For the period from ‘20211120’ to ‘20211201’, the query will scan month partitions, efficiently reading only the relevant data from each month. However, from ‘20211201’ to ‘20221208’, the query engine will switch to day partitions, allowing it to precisely access only the required eight days of data.
Hidden Partitions
Imagine we have a table of events, and we want to partition it by a transformed event_timestamp field. Specifically, we want to create partitions by year, month, and day, allowing for flexible querying based on different time granularities.
Consider we have to query something like below, with Icebergs partitions on year, month, and day query planner will intelligently only read at data from required partitions.
SELECT * FROM events
WHERE event_timestamp >= '2022-10-01' AND event_timestamp < '2022-12-31';
If we have similar partition structure in legacy data lake like hive, we would have nested partition starting with year, month, and day. So, we will have to modify the query according to the partition scheme.
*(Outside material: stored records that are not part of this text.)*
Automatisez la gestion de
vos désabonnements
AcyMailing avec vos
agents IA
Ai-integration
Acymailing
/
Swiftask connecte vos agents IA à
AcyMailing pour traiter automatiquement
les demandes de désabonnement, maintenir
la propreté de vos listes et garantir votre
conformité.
//Partition layout in hive
/.../year=2020/
month=11/
day=1/
day=2/
....
day=30/
month=12/
day=1/
day=2/
....
day=31/
One problem with the above layout is if we have a query like the one below, it will lead to full scan as the query planner does not understand that partitions are derived from event_ts field. Now user has to have a deep understanding of the table partition layout to write optimized queries.
// leads to full scan
SELECT * FROM events
WHERE date_format(event_ts, 'yyyy-MM-dd') BETWEEN '2022-10-01' AND '2022-12-31';
// leads to partition pruning
SELECT * FROM events
WHERE year = '2022' and month in ('10', '11', '12')
Snapshots
Snapshots are a fundamental concept used to capture and manage different versions or states of a table at specific points in time. Snapshots are a key feature that enables Time Travel, data auditing, schema evolution, and query consistency within modern Data Lakes like Iceberg tables.
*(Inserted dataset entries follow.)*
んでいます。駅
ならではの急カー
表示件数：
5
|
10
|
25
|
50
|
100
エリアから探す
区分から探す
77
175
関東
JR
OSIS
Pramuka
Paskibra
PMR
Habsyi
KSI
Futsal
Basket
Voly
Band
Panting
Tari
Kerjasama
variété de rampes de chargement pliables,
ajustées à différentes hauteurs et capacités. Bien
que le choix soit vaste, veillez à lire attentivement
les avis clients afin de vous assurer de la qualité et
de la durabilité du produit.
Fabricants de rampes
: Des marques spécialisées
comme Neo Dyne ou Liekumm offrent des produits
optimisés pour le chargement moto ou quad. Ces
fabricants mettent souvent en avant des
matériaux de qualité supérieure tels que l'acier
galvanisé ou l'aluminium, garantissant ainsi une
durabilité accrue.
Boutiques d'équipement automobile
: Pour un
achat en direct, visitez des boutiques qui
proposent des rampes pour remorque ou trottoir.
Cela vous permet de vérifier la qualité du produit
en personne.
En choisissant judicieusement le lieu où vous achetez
Some important features of snapshots are below :
- Each snapshot represents a specific version of the data table. When you create a snapshot, it essentially freezes the state of the table at the moment the snapshot is taken. This makes it possible to maintain a historical record of changes to the table over time.
- One of the primary use cases for snapshots is Time Travel. You can query the data in an Iceberg table as it existed at the time a specific snapshot was taken. This allows for historical analysis, auditing, and debugging without affecting the current state of the table.
- Snapshots are immutable, meaning they cannot be modified once created. This immutability ensures the integrity and consistency of historical data. Any changes to the table are reflected in new snapshots.
- Rather than duplicating the entire table for each snapshot, only the changes or metadata needed to recreate the table’s state at the snapshot’s timestamp are stored. This minimizes storage overhead.
- When querying data, it's guaranteed to have consistent reads by using snapshots. This means that queries see a consistent view of the data as it existed at the time of the snapshot, even if changes to the table are ongoing.
Conclusion
Modern data lakes redefine partitioning, surpassing their older counterparts by introducing:
- Fine-grained partitioning
- Schema evolution
- Metadata-driven optimization.
- Snapshots.
This dynamic approach adapts to changing data needs without rewriting entire datasets. In contrast, older systems rely on static partitions, demanding precise structures for efficient querying.